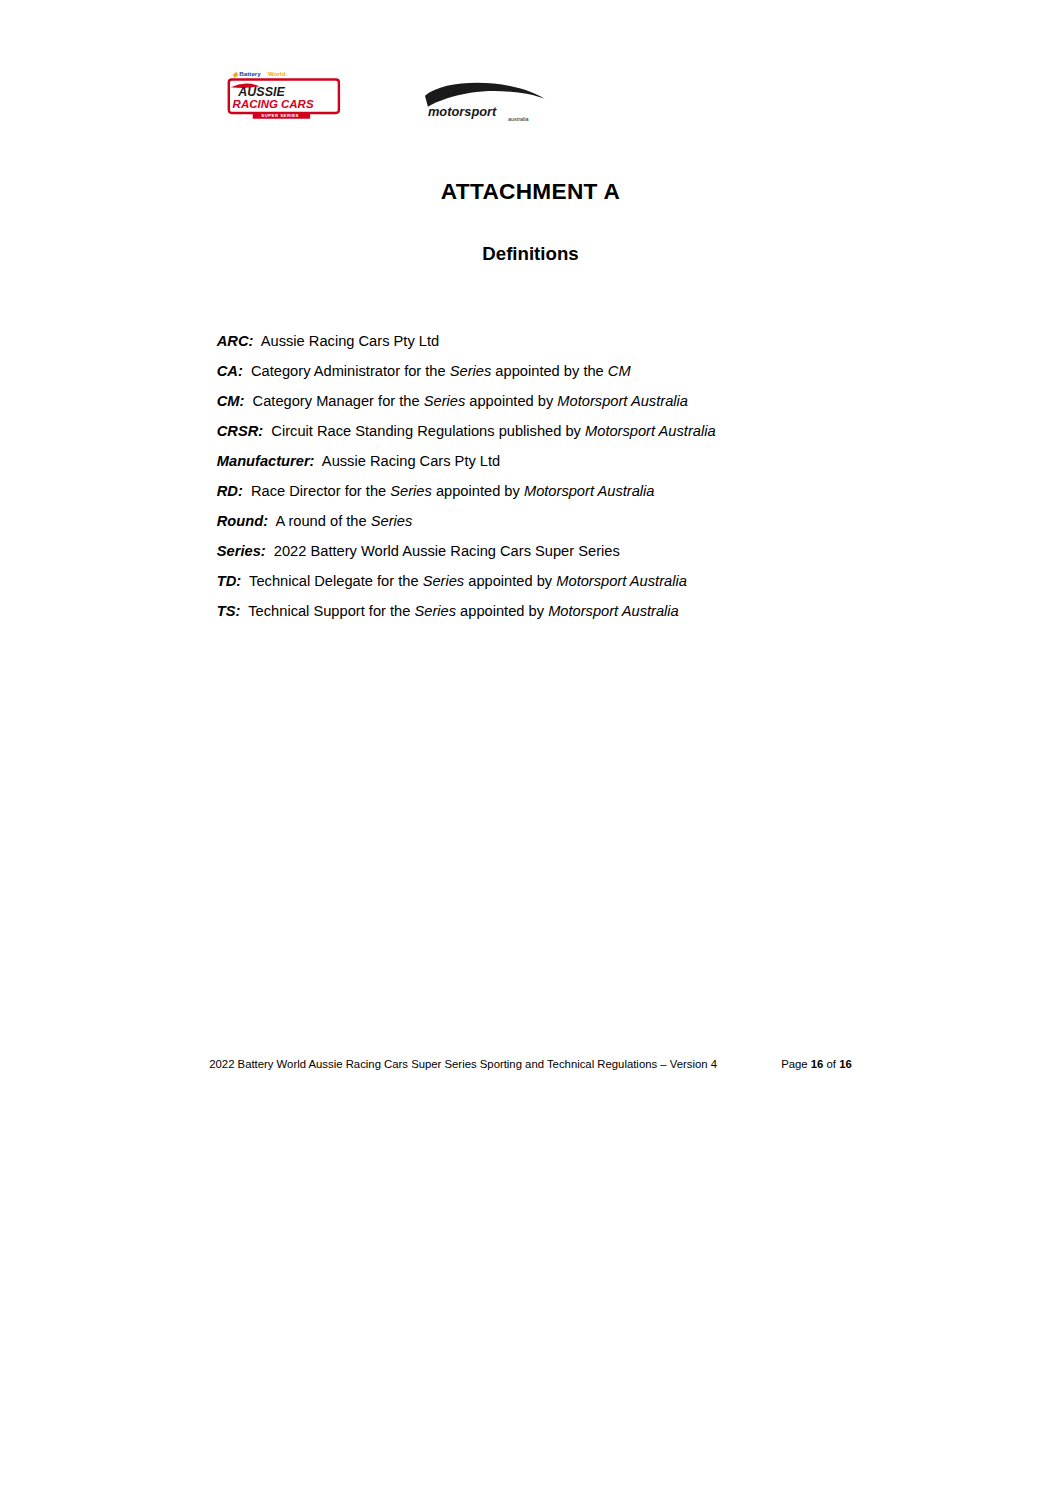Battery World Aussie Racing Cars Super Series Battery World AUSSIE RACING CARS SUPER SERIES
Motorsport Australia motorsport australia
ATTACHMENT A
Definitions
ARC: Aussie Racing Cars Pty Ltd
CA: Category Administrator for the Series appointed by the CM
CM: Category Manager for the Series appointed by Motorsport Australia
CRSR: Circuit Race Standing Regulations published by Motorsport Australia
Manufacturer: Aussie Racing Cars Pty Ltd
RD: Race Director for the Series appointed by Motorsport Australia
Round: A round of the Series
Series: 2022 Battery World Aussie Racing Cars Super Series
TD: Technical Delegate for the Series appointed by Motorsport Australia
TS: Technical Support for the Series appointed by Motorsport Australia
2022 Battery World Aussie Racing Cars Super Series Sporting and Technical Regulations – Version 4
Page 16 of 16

**WORK INSTRUCTION:** All lines in the listing above from the line containing "Motorsport Australia motorsport australia" to the line containing "2022 Battery World Aussie Racing Cars Super Series Sporting", inclusive, should be retyped exactly; no other lines should appear.

**TASK RESPONSE:**
Motorsport Australia motorsport australia
ATTACHMENT A
Definitions
ARC: Aussie Racing Cars Pty Ltd
CA: Category Administrator for the Series appointed by the CM
CM: Category Manager for the Series appointed by Motorsport Australia
CRSR: Circuit Race Standing Regulations published by Motorsport Australia
Manufacturer: Aussie Racing Cars Pty Ltd
RD: Race Director for the Series appointed by Motorsport Australia
Round: A round of the Series
Series: 2022 Battery World Aussie Racing Cars Super Series
TD: Technical Delegate for the Series appointed by Motorsport Australia
TS: Technical Support for the Series appointed by Motorsport Australia
2022 Battery World Aussie Racing Cars Super Series Sporting and Technical Regulations – Version 4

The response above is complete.